As a Manhattanite, student and practitioner of architecture, and lover of modern architecture I disagree with James Gardner, formerly the architecture critic of the New York Sun who states in his post (below), “…we must pray is not the future of architecture.”  I like the unusual materials of these buildings and the unique sculptural elements they have.  But what I like best is how they have made their neighborhoods relevent again with a sence of high-style and hipness.  Tell me what you think.

To say that 245 10th Avenue (Photos) is Manhattan’s latest contribution to the cult of ugliness is not necessarily as disrespectful as it sounds. Like the rebarbative High Line 519 (3D View) one block south on 23rd Street, 245 10th Avenue is a particularly eccentric example of Mod-meets-deconstruction, with retro-glances to the aesthetics of the 1960s and forward glances to what we must pray is not the future of architecture.

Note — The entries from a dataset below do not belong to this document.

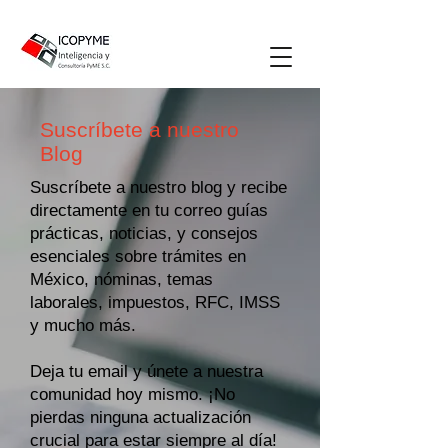
Suscríbete a nuestro
Blog
Suscríbete a nuestro blog y recibe
directamente en tu correo guías
prácticas, noticias, y consejos
esenciales sobre trámites en
México, nóminas, temas
laborales, impuestos, RFC, IMSS
y mucho más.
Deja tu email y únete a nuestra
comunidad hoy mismo. ¡No
pierdas ninguna actualización
crucial para estar siempre al día!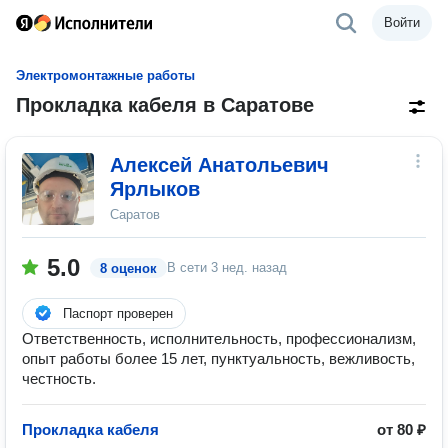
Войти
Электромонтажные работы
Прокладка кабеля в Саратове
Алексей Анатольевич
Ярлыков
Саратов
5.0
В сети
3 нед. назад
8 оценок
Паспорт проверен
Ответственность, исполнительность, профессионализм,
опыт работы более 15 лет, пунктуальность, вежливость,
честность.
Прокладка кабеля
от 80 ₽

But if this nearly completed development at 245 10th Avenue (Photos) is ugly, at least it is intentionally so, which is some improvement on the status of many another recent New York building, which is unintentionally so. As a fairly representative example of the deconstructed species in question, it buckles or recedes where you would rationally expect it to present a planar wall. Along 10th Avenue, its wobbly façade is a checkered curtain wall of darker and paler panels, while to the south it appears as a windowless expanse whose blinding silvery cladding, in the proper sunlight, might well wreak havoc upon cars speeding up 10th Avenue.

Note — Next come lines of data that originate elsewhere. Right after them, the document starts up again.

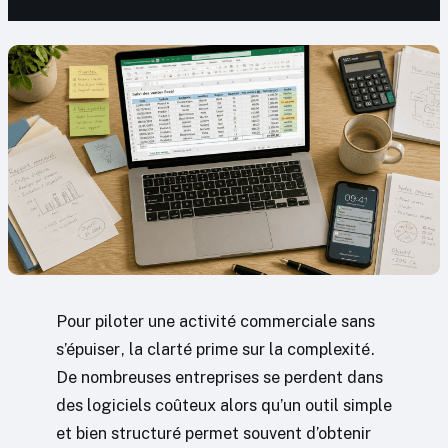
Pour piloter une activité commerciale sans
s’épuiser, la clarté prime sur la complexité.
De nombreuses entreprises se perdent dans
des logiciels coûteux alors qu’un outil simple
et bien structuré permet souvent d’obtenir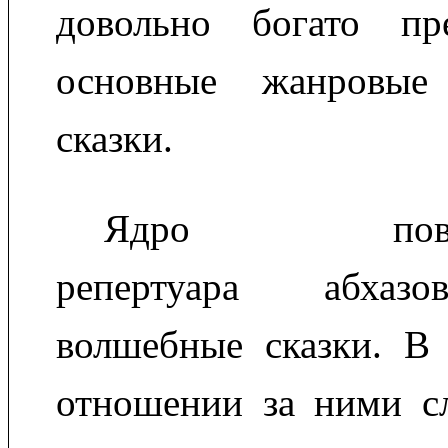
довольно богато пр
основные жанровые 
сказки.
Ядро повеств
репертуара абхазо
волшебные сказки. В 
отношении за ними с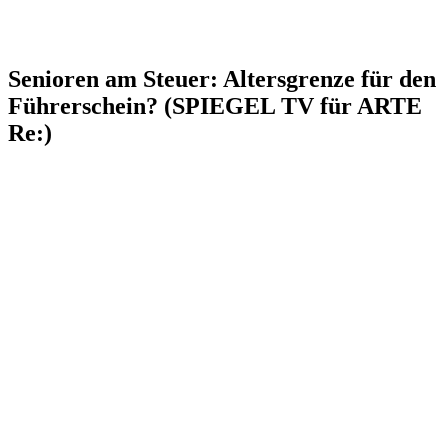
Senioren am Steuer: Altersgrenze für den
Führerschein? (SPIEGEL TV für ARTE
Re:)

Integral to the design of the new building, conceived by the architectural firm Della Valle + Bernheimer, is its proximity to a Lukoil gas station, immediately to its south. The implications of blue collar authenticity supplied by the gas station are a priceless commodity in this stretch of Chelsea, precisely because there are so few blue collar types around, and ever fewer with each passing day.

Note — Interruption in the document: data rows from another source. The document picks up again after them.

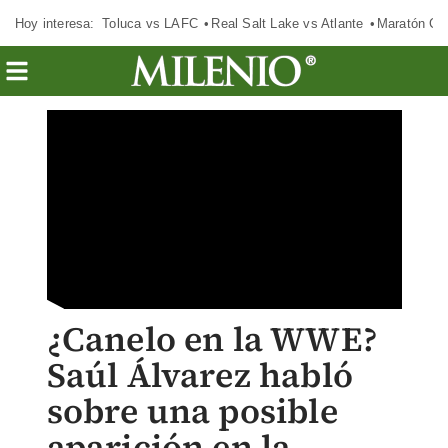
Hoy interesa:
Toluca vs LAFC
Real Salt Lake vs Atlante
Maratón C
¿Canelo en la WWE?
Saúl Álvarez habló
sobre una posible
aparición en la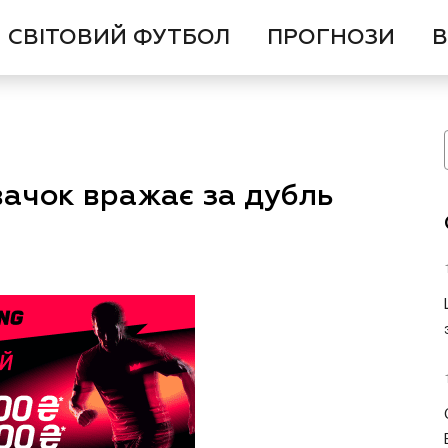
СВІТОВИЙ ФУТБОЛ
ПРОГНОЗИ
В
вачок вражає за дубль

In a similar vein, across the street, heading south is a car wash, and next to that another recent condo development, Vesta 24, which is only a little more conservative than 245 10th Avenue. And yet, it requires no gift for prophecy to foresee a time, in the very near future, when the gas station and car wash will themselves give way to new developments, which will be very much like their neighbors. But all of them, once deprived of their crucial blue collar props, will look every bit as misshapen as 245 10th Avenue (Photos) today, only more so.